Go to the line in the entries below that holds "left front paw: (237, 161)" and repeat exactly from there through the line that holds "right back paw: (126, 168)", inclusive.
Start of Block
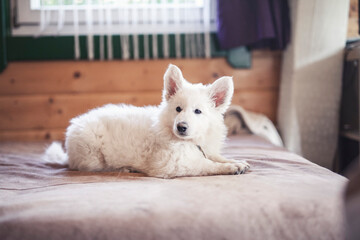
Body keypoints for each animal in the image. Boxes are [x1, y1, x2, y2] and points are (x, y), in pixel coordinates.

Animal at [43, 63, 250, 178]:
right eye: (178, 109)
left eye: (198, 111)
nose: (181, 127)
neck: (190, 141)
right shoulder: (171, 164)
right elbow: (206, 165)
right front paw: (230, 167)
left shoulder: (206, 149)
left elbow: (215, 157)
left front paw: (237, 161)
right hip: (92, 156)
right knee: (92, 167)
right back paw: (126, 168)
End of Block
Start of Block
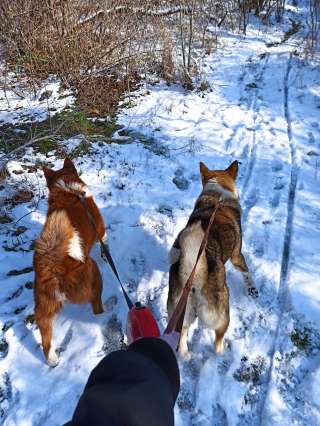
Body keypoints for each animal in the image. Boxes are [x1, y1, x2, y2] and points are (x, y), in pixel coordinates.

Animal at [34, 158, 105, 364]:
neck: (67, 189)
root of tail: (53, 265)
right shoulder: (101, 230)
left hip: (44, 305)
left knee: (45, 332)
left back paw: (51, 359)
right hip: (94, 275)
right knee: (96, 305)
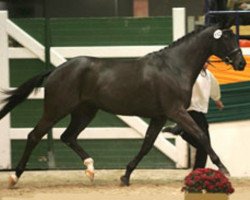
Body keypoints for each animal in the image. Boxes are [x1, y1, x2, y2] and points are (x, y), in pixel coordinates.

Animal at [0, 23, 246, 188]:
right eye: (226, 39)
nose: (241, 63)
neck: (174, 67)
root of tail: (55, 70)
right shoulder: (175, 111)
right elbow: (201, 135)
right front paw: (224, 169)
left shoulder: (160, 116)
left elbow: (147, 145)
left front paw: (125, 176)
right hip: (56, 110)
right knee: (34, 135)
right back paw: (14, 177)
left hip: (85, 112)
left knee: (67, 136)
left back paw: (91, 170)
End of Block
__RESPONSE TO THIS TASK__:
left front paw: (237, 161)
right hip: (92, 156)
right knee: (92, 167)
right back paw: (126, 168)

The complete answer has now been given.